[Per-instance keypoint data]
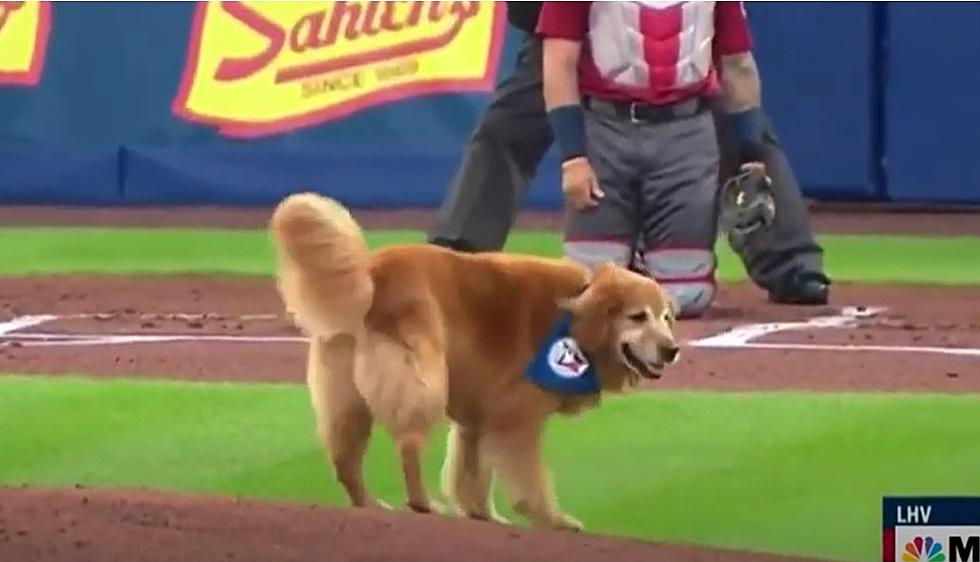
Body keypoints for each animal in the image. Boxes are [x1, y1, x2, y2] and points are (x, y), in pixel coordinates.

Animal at [268, 192, 680, 528]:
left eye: (666, 318)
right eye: (637, 317)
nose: (672, 350)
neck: (576, 312)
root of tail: (371, 272)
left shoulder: (479, 417)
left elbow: (472, 472)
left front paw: (483, 515)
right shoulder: (515, 420)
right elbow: (530, 477)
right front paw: (552, 519)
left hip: (345, 393)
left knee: (345, 458)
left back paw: (368, 503)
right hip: (424, 381)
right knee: (408, 445)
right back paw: (422, 503)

◆ **Problem**
Each line from the one holding "right elbow: (530, 477)" to the end of the entries is to be written out exactly. Skip every line before it.

◆ **Reply to the exercise**
right elbow: (530, 477)
right front paw: (552, 519)
left hip: (345, 393)
left knee: (345, 458)
left back paw: (368, 503)
right hip: (424, 381)
right knee: (408, 445)
right back paw: (422, 503)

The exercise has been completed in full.